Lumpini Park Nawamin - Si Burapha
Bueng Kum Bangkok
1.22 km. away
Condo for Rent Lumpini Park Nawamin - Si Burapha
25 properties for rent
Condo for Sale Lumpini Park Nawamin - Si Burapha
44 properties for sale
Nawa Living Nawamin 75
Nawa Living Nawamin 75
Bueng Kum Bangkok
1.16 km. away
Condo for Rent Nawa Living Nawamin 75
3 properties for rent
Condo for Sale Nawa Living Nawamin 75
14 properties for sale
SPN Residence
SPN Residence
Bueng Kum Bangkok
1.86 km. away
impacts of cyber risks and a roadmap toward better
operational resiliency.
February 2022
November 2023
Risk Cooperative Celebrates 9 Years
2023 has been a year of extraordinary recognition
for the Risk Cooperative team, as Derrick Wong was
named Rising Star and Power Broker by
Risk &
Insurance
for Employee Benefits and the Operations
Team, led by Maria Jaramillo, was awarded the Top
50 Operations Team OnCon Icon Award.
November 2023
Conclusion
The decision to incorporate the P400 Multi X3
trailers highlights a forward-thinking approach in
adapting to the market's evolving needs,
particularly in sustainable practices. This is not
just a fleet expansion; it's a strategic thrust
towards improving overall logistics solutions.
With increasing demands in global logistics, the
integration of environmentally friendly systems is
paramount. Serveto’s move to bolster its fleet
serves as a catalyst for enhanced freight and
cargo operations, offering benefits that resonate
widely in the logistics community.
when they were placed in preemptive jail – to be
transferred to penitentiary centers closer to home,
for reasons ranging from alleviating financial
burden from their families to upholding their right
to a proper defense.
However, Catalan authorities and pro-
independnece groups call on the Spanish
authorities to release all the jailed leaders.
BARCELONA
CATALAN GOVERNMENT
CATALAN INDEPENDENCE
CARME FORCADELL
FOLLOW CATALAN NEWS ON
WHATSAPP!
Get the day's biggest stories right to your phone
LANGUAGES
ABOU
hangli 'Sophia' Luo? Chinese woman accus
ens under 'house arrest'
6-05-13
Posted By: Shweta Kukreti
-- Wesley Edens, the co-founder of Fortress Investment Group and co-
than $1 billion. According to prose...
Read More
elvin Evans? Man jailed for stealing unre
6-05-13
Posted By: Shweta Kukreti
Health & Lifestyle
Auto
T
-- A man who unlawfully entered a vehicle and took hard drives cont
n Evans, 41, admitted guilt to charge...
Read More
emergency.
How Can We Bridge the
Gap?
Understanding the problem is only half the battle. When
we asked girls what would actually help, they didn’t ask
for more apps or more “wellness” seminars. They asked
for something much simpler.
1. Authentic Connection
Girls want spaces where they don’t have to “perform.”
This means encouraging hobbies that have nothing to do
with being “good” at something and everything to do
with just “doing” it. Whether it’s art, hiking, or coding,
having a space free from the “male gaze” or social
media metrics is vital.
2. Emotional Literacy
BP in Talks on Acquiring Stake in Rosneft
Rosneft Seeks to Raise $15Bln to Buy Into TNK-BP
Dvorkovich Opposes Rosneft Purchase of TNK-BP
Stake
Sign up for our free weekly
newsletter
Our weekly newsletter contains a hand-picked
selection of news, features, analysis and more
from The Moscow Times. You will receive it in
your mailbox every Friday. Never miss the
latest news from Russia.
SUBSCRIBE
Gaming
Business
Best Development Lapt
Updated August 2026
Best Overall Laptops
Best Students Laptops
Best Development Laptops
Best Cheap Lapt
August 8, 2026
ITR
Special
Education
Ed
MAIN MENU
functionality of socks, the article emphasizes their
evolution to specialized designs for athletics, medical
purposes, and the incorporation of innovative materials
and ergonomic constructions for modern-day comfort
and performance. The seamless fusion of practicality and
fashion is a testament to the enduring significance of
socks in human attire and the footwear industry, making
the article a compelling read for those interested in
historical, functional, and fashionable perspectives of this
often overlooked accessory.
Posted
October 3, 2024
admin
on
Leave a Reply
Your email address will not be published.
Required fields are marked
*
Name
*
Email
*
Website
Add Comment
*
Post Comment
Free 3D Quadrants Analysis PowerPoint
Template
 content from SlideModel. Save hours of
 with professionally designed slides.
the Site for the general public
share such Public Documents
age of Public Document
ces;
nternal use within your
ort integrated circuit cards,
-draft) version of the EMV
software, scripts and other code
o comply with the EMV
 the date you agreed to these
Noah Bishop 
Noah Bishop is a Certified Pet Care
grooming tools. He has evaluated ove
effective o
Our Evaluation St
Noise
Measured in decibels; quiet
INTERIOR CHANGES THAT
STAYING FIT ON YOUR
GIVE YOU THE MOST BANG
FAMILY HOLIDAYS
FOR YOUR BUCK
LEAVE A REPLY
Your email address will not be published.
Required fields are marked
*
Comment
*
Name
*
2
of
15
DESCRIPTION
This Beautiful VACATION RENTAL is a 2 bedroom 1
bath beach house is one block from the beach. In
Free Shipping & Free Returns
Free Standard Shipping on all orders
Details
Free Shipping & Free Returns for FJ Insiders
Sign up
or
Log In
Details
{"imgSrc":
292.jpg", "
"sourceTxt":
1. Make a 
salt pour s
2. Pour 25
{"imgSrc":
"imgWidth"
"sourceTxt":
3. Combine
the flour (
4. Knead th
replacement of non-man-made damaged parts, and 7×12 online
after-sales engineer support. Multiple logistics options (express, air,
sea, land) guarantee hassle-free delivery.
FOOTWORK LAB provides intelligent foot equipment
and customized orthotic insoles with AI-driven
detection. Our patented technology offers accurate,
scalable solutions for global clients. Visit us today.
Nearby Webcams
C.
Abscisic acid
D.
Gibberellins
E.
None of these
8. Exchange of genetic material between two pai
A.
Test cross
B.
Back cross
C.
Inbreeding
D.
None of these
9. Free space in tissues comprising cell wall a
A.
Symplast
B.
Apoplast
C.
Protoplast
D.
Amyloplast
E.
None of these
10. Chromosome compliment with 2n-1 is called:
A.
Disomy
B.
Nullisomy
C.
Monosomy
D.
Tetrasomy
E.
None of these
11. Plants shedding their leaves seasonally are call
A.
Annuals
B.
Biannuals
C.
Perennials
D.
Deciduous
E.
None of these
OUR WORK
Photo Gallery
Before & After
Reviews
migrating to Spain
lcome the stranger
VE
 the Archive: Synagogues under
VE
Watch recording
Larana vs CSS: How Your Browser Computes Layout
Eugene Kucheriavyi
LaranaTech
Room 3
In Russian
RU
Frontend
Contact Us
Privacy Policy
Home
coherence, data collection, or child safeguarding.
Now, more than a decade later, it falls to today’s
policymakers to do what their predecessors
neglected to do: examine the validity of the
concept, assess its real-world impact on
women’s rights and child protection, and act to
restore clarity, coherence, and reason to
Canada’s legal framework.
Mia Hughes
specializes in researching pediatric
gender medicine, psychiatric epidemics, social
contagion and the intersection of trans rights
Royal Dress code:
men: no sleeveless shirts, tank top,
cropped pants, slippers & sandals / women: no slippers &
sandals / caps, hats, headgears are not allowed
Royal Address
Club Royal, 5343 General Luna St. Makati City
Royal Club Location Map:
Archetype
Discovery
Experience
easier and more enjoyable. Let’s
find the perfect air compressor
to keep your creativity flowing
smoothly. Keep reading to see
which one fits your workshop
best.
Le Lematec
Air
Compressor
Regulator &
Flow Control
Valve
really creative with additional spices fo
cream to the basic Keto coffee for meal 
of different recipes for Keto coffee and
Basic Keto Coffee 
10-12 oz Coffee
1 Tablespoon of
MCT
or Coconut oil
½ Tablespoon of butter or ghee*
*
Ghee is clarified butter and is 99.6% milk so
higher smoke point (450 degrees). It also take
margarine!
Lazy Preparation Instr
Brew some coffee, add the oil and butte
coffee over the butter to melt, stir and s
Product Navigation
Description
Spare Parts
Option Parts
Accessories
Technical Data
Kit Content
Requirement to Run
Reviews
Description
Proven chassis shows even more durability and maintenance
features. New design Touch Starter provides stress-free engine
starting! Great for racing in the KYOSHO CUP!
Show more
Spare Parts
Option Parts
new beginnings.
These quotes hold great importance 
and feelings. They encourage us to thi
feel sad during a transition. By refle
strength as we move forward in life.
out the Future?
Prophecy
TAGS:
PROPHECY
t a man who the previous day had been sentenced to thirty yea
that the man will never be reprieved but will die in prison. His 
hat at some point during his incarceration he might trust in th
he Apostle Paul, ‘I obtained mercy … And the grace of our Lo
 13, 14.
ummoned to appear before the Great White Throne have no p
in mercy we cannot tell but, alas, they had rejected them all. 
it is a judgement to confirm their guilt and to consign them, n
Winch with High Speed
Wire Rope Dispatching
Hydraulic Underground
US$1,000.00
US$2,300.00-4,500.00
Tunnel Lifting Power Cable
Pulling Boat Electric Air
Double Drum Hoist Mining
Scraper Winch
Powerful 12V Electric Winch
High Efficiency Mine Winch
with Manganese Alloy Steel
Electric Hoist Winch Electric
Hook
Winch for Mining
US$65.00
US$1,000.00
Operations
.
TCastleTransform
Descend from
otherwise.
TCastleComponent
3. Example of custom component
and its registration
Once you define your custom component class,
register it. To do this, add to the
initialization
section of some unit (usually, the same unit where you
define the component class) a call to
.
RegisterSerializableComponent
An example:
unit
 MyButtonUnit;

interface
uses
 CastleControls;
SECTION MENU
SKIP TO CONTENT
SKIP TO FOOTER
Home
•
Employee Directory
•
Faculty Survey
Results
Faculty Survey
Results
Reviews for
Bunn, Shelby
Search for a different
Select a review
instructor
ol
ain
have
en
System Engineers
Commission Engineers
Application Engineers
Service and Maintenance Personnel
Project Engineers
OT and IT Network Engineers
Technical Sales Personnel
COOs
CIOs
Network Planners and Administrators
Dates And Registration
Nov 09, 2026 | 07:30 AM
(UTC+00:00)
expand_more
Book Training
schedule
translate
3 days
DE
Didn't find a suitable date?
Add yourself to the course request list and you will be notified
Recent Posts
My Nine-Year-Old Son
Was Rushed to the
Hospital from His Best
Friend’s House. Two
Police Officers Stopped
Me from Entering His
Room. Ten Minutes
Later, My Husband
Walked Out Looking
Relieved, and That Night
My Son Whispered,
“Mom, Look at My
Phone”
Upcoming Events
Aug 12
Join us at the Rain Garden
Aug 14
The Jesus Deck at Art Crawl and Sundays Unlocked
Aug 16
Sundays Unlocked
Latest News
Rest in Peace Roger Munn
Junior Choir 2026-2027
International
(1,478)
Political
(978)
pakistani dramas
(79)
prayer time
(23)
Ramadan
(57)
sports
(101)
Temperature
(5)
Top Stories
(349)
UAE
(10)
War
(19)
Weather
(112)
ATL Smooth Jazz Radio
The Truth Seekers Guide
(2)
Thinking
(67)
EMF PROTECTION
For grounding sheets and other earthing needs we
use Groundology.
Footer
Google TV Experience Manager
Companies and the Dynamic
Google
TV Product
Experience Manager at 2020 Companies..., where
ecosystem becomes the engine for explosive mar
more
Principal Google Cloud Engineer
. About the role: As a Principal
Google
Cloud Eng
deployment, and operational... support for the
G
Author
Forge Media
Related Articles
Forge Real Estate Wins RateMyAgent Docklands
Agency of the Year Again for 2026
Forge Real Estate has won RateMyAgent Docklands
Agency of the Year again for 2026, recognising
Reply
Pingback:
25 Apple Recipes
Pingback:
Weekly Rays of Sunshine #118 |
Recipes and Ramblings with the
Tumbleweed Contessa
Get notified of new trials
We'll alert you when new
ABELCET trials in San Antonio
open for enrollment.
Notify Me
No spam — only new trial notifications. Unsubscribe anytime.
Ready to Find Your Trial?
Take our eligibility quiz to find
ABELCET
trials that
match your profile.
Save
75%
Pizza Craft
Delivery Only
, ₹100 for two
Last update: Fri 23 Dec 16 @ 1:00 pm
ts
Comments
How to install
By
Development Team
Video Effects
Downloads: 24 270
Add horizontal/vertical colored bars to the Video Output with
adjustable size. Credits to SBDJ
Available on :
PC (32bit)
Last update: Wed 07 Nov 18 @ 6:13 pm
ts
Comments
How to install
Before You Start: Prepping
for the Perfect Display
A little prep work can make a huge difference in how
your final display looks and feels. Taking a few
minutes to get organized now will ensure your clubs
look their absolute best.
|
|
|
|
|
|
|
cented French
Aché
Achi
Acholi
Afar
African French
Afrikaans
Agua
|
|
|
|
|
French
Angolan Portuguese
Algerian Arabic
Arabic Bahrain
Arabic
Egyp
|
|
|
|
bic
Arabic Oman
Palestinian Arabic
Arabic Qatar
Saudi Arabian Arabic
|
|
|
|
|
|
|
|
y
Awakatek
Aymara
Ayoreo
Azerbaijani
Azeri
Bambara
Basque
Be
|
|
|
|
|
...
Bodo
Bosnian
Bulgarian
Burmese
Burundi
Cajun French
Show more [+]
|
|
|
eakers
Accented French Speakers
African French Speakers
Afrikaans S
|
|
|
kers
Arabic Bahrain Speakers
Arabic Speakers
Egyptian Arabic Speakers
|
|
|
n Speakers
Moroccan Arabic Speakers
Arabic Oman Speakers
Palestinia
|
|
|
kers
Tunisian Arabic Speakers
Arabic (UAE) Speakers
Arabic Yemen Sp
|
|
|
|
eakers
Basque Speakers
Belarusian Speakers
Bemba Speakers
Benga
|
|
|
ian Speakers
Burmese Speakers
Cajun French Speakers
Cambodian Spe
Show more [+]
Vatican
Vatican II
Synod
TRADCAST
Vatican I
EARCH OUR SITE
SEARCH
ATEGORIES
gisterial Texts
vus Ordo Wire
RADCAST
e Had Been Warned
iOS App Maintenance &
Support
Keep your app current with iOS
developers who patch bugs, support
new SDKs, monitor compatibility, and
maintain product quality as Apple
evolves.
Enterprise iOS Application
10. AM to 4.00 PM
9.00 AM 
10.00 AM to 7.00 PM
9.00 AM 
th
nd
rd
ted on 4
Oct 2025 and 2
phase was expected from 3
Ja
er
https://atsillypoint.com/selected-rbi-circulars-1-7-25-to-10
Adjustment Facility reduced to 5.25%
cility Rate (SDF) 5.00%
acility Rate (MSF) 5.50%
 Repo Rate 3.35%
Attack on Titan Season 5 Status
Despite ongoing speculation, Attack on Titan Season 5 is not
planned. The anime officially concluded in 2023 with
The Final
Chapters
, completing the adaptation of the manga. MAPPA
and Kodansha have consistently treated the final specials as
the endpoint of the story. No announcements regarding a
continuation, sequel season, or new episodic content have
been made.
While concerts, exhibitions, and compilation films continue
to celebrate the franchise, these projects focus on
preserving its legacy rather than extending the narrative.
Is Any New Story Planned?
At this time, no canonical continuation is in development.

## THE PROBLEM
Retype only the lines above between the line with "operational resiliency." and the line with "adapting to the", counting those two lines as well, and keep every character as it is.

## EXERCISE SOLUTION
operational resiliency.
February 2022
November 2023
Risk Cooperative Celebrates 9 Years
2023 has been a year of extraordinary recognition
for the Risk Cooperative team, as Derrick Wong was
named Rising Star and Power Broker by
Risk &
Insurance
for Employee Benefits and the Operations
Team, led by Maria Jaramillo, was awarded the Top
50 Operations Team OnCon Icon Award.
November 2023
Conclusion
The decision to incorporate the P400 Multi X3
trailers highlights a forward-thinking approach in
adapting to the market's evolving needs,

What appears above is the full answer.